DATOS PROPORCIONADOS:
--------------------------------------------------
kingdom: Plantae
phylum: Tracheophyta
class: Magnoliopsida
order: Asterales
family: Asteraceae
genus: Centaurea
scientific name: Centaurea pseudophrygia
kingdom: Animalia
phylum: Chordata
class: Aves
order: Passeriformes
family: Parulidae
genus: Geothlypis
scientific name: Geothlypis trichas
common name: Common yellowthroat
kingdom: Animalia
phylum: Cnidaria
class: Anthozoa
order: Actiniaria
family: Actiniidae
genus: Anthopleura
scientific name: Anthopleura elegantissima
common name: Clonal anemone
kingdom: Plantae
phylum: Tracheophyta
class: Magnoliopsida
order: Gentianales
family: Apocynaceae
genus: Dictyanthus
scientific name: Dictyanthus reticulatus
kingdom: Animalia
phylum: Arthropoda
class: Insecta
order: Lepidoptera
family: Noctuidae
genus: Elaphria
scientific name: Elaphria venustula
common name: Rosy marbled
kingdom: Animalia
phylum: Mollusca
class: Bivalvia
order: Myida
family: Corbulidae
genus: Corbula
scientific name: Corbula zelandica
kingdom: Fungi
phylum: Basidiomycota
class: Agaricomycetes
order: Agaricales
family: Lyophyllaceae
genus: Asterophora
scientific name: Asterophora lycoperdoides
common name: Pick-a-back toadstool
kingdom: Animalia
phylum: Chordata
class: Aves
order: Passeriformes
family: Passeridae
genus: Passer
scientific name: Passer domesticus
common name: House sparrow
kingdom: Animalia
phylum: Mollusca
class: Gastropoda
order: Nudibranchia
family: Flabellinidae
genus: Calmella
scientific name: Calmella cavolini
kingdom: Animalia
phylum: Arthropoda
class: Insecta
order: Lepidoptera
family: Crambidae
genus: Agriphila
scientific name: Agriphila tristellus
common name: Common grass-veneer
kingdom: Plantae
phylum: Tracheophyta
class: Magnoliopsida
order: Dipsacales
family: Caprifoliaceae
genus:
--------------------------------------------------
TAREA ASIGNADA:
Vuelve a escribir las líneas de todos los ítems, pero cambia "common name" por "vernacular name" y deja todo lo demás igual.

RESULTADO OBTENIDO:
kingdom: Plantae
phylum: Tracheophyta
class: Magnoliopsida
order: Asterales
family: Asteraceae
genus: Centaurea
scientific name: Centaurea pseudophrygia
kingdom: Animalia
phylum: Chordata
class: Aves
order: Passeriformes
family: Parulidae
genus: Geothlypis
scientific name: Geothlypis trichas
vernacular name: Common yellowthroat
kingdom: Animalia
phylum: Cnidaria
class: Anthozoa
order: Actiniaria
family: Actiniidae
genus: Anthopleura
scientific name: Anthopleura elegantissima
vernacular name: Clonal anemone
kingdom: Plantae
phylum: Tracheophyta
class: Magnoliopsida
order: Gentianales
family: Apocynaceae
genus: Dictyanthus
scientific name: Dictyanthus reticulatus
kingdom: Animalia
phylum: Arthropoda
class: Insecta
order: Lepidoptera
family: Noctuidae
genus: Elaphria
scientific name: Elaphria venustula
vernacular name: Rosy marbled
kingdom: Animalia
phylum: Mollusca
class: Bivalvia
order: Myida
family: Corbulidae
genus: Corbula
scientific name: Corbula zelandica
kingdom: Fungi
phylum: Basidiomycota
class: Agaricomycetes
order: Agaricales
family: Lyophyllaceae
genus: Asterophora
scientific name: Asterophora lycoperdoides
vernacular name: Pick-a-back toadstool
kingdom: Animalia
phylum: Chordata
class: Aves
order: Passeriformes
family: Passeridae
genus: Passer
scientific name: Passer domesticus
vernacular name: House sparrow
kingdom: Animalia
phylum: Mollusca
class: Gastropoda
order: Nudibranchia
family: Flabellinidae
genus: Calmella
scientific name: Calmella cavolini
kingdom: Animalia
phylum: Arthropoda
class: Insecta
order: Lepidoptera
family: Crambidae
genus: Agriphila
scientific name: Agriphila tristellus
vernacular name: Common grass-veneer
kingdom: Plantae
phylum: Tracheophyta
class: Magnoliopsida
order: Dipsacales
family: Caprifoliaceae
genus:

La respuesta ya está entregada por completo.